TEXTO DE LECTURA:
------------------------------------------------------------

Un perfume, el del amor, como el de Betania a partir de la pascua tiene que envolver nuestra vida y tiene que inundar nuestro mundo para transformarlo

 


Un perfume, el del amor, como el de Betania a partir de la pascua tiene que envolver nuestra vida y tiene que inundar nuestro mundo para transformarlo

Isaías 42, 1-7; Salmo 26; Juan 12, 1-11

En la vida no dejamos de aprender. Claro, si queremos, si sabemos estar atentos a las lecciones que nos va dando la vida. Ante lo que nos sucede a veces nos resignamos y no aprendemos, lo tomamos como muy natural que las cosas sucedan así, pero no sabemos sacar la lección. Y si estamos atentos en aquello que nos va sucediendo vamos aprendiendo. Hay cosas que podrían ser punto de partida de cambios radicales de la vida, o al menos de mirar las cosas con otras perspectivas, o ser capaces de ser observadores para darnos cuenta que los horizontes se pueden ampliar. No nos podemos cegar, ni como decíamos resignarnos.

------------------------------------------------------------

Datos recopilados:

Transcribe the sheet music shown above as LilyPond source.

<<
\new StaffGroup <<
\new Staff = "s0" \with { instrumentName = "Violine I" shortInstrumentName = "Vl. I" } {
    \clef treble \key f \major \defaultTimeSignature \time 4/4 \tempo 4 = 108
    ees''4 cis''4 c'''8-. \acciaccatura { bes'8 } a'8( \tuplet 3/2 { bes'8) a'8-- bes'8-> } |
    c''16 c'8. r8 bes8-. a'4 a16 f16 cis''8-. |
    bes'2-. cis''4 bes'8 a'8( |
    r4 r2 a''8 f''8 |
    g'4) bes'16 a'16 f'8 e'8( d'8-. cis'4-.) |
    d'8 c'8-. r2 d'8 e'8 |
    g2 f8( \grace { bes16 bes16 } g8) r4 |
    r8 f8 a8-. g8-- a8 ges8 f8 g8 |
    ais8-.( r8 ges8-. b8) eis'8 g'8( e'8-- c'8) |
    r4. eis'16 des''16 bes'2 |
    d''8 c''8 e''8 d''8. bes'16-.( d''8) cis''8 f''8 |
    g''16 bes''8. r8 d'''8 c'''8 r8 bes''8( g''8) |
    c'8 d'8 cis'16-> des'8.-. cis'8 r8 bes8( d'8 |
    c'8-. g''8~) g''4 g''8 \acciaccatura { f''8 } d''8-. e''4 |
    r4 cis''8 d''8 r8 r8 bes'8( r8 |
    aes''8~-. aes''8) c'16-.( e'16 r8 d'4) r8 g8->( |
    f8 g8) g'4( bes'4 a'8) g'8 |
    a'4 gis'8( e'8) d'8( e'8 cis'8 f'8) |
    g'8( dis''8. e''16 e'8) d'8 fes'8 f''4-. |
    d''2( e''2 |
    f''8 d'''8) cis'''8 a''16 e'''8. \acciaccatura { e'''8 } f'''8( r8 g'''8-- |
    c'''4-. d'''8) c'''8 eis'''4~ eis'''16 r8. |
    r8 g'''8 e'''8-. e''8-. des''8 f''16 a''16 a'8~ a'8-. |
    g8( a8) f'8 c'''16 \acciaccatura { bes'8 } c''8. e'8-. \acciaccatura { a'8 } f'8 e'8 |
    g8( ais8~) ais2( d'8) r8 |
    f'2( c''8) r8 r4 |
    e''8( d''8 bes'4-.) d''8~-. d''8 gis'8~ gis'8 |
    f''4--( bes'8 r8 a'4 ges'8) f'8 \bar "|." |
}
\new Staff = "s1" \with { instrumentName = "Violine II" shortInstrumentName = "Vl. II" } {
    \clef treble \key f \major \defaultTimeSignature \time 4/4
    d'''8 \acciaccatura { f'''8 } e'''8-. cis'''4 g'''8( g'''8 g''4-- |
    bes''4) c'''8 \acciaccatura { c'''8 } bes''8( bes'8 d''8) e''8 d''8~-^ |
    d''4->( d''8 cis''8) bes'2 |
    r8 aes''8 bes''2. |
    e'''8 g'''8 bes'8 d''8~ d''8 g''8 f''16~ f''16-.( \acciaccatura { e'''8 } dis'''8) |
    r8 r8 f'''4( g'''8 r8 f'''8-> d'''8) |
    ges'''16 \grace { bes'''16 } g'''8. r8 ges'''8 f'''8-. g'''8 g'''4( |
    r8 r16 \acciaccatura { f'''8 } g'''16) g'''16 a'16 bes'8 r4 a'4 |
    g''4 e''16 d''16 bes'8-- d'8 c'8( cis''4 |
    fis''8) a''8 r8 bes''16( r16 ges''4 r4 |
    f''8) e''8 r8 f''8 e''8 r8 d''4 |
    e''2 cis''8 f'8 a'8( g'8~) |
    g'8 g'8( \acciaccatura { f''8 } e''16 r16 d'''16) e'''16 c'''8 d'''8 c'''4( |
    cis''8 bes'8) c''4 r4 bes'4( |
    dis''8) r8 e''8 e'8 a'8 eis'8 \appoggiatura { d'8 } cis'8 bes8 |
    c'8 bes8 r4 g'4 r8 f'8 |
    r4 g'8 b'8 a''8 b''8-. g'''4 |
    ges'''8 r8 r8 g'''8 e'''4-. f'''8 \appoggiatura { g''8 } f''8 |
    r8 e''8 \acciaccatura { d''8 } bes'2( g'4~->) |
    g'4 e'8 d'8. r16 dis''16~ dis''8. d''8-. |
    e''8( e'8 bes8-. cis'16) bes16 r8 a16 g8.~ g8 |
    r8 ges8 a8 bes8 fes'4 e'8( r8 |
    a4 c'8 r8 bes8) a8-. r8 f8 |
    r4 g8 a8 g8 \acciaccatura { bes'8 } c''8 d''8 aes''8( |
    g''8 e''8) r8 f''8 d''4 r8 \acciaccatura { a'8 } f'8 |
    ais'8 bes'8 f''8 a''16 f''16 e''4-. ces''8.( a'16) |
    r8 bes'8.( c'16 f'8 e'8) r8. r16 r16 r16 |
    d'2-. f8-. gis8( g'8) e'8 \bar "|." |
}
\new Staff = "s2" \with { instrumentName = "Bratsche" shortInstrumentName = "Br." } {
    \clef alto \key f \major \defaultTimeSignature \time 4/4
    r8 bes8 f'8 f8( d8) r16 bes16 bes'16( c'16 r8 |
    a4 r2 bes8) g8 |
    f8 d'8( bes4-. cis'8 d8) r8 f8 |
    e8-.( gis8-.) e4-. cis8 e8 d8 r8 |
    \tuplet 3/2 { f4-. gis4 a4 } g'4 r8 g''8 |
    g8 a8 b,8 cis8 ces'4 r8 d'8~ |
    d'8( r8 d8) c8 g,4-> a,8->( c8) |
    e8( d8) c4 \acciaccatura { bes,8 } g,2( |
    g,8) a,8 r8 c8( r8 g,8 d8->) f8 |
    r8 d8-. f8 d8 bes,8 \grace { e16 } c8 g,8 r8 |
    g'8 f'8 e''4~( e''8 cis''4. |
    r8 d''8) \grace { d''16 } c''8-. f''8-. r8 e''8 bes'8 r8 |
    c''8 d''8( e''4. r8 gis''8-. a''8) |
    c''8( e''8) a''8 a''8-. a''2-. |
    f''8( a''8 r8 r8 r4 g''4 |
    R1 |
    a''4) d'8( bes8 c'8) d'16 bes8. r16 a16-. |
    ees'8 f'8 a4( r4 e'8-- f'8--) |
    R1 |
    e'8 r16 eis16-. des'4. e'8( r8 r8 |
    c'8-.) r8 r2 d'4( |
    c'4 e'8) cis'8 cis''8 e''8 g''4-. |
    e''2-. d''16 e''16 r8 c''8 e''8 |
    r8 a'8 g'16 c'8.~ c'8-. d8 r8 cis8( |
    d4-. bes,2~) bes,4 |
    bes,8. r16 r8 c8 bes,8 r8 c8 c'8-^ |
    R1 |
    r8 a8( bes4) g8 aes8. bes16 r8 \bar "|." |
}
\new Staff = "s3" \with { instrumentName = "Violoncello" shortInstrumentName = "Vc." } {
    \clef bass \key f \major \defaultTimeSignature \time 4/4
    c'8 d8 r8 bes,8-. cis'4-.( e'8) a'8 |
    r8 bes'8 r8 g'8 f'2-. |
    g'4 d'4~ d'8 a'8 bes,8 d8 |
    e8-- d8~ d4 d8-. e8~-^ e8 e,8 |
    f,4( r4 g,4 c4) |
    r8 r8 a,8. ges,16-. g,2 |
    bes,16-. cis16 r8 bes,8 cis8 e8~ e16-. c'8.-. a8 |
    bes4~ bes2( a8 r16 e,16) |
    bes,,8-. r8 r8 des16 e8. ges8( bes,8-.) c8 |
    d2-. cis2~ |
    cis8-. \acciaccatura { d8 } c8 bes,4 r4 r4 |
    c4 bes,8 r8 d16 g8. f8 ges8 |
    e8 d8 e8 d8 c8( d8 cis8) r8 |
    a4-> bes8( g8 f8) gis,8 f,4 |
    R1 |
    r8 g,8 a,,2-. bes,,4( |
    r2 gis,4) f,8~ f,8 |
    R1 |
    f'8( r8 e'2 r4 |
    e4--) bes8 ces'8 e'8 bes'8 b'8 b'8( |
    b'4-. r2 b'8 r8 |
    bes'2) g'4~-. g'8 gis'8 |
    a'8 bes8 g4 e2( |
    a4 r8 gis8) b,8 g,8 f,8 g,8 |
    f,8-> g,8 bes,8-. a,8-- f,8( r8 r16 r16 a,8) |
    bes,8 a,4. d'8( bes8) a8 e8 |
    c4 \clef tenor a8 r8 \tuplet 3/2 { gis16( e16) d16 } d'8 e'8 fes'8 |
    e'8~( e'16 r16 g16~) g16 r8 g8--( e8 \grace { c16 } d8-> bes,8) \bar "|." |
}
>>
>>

------------------------------------------------------------

CONSIGNA: Transcribe literalmente, de la reflexión sobre el perfume de Betania, todo lo que va desde "Isaías 42, 1-7;" hasta "como decíamos resignarnos.".

RESPUESTA:
Isaías 42, 1-7; Salmo 26; Juan 12, 1-11

En la vida no dejamos de aprender. Claro, si queremos, si sabemos estar atentos a las lecciones que nos va dando la vida. Ante lo que nos sucede a veces nos resignamos y no aprendemos, lo tomamos como muy natural que las cosas sucedan así, pero no sabemos sacar la lección. Y si estamos atentos en aquello que nos va sucediendo vamos aprendiendo. Hay cosas que podrían ser punto de partida de cambios radicales de la vida, o al menos de mirar las cosas con otras perspectivas, o ser capaces de ser observadores para darnos cuenta que los horizontes se pueden ampliar. No nos podemos cegar, ni como decíamos resignarnos.